Cristina Banados, the Director of Advocacy at The Retreat, an East Hampton-based nonprofit organization that offers domestic violence help, had known Aucapina personally for 15 years.
“Esperanza had our help, she had an order of protection, but that wasn’t enough,” she said.

After the vigil, which ended with five minutes of silence, several of the attendees stayed to participate at Tuesday’s Town Board Meeting.

Duchi, visibly nervous, but determined, spoke on behalf of her family and asked board members to re-open the case of her aunt.

“We would like a full report of actions taken in the investigation and a full report, including the search for and discovery of her body and all of the relevant evidence considered by police,” she said.

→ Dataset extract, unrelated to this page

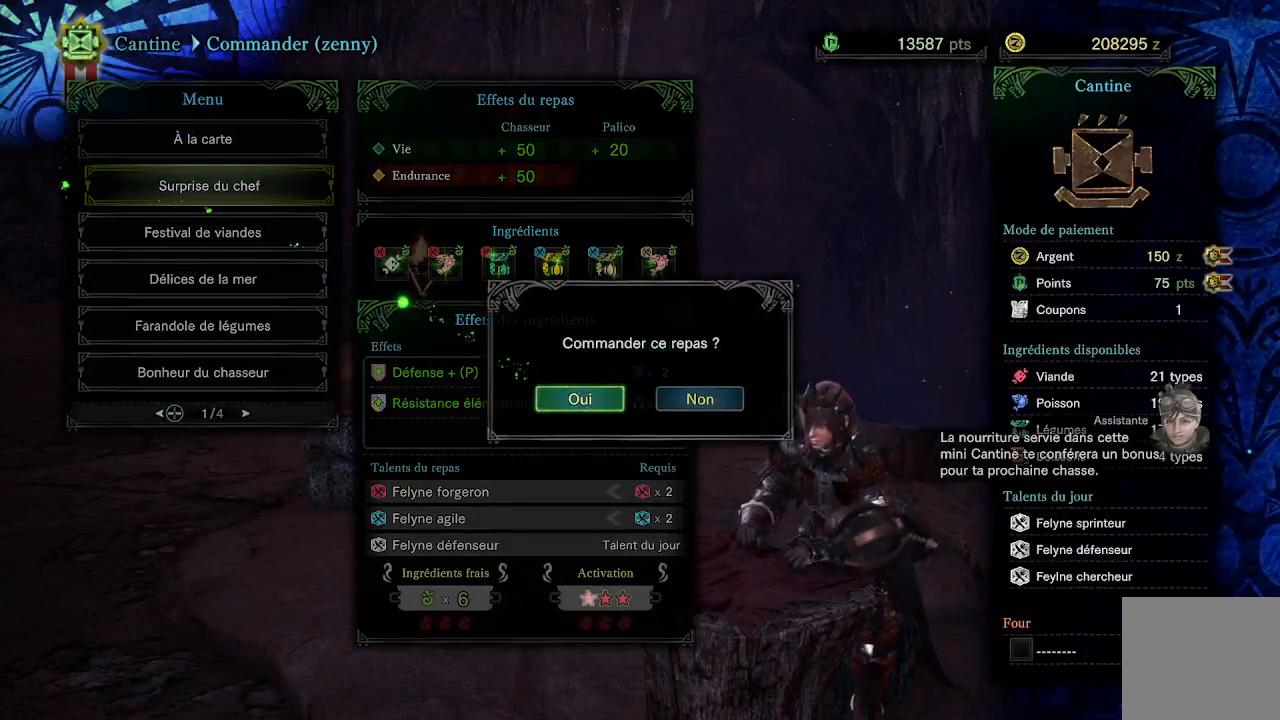
{"buttons": [], "left_stick": "center", "right_stick": "center", "events": [[350, "A", "down"], [467, "A", "up"]]}
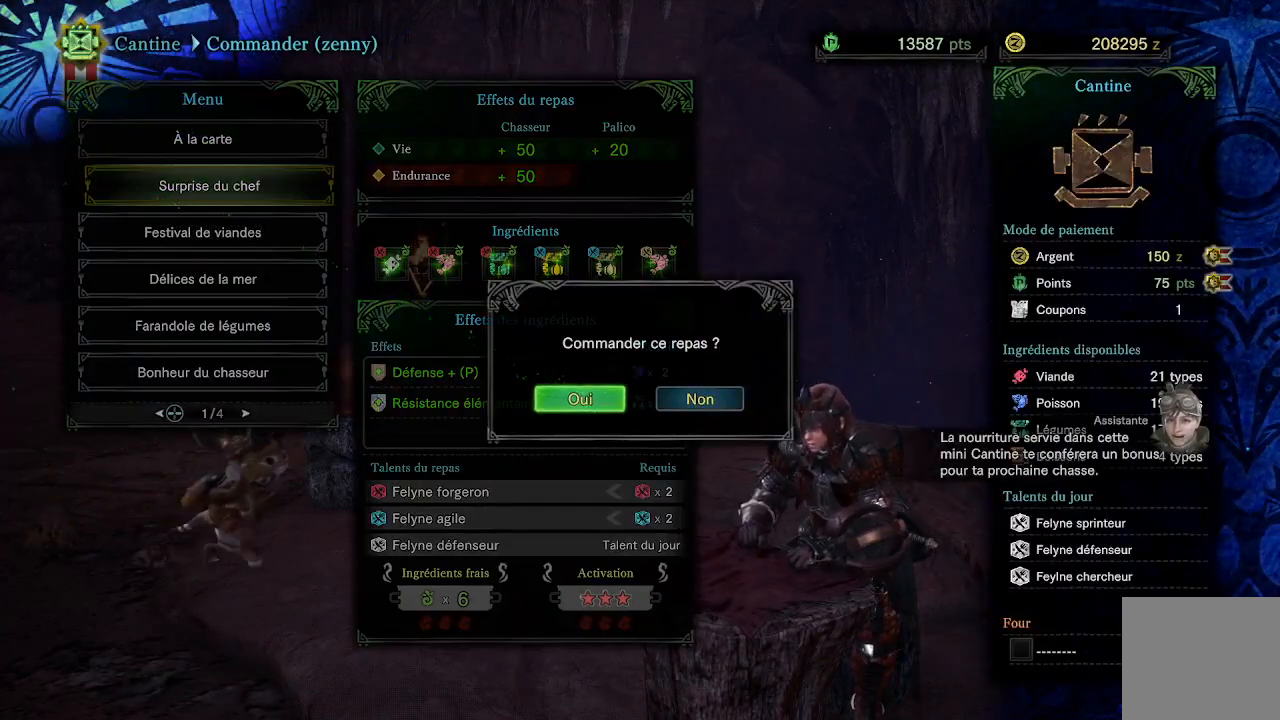
{"buttons": ["START"], "left_stick": "center", "right_stick": "center", "events": [[367, "START", "down"]]}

Supervisor Throne-Holst issued a statement in both Spanish and English explaining that she had spoken “at length with the chief of police and they had assured her they had conducted a thorough investigation.” She also said that she had requested a full report with all steps taken, which they’ll share once it’s completed. She ended by saying that her thoughts were with the family of Aucapina.

“I hope they do the right thing,” said Duchi while she embraced Lilia Esperanza Aucapina’s mother and father, an elderly couple who had stood solemnly throughout the vigil holding a tattered sign with the picture of their daughter and a few words on it, “Justice for Esperanza.”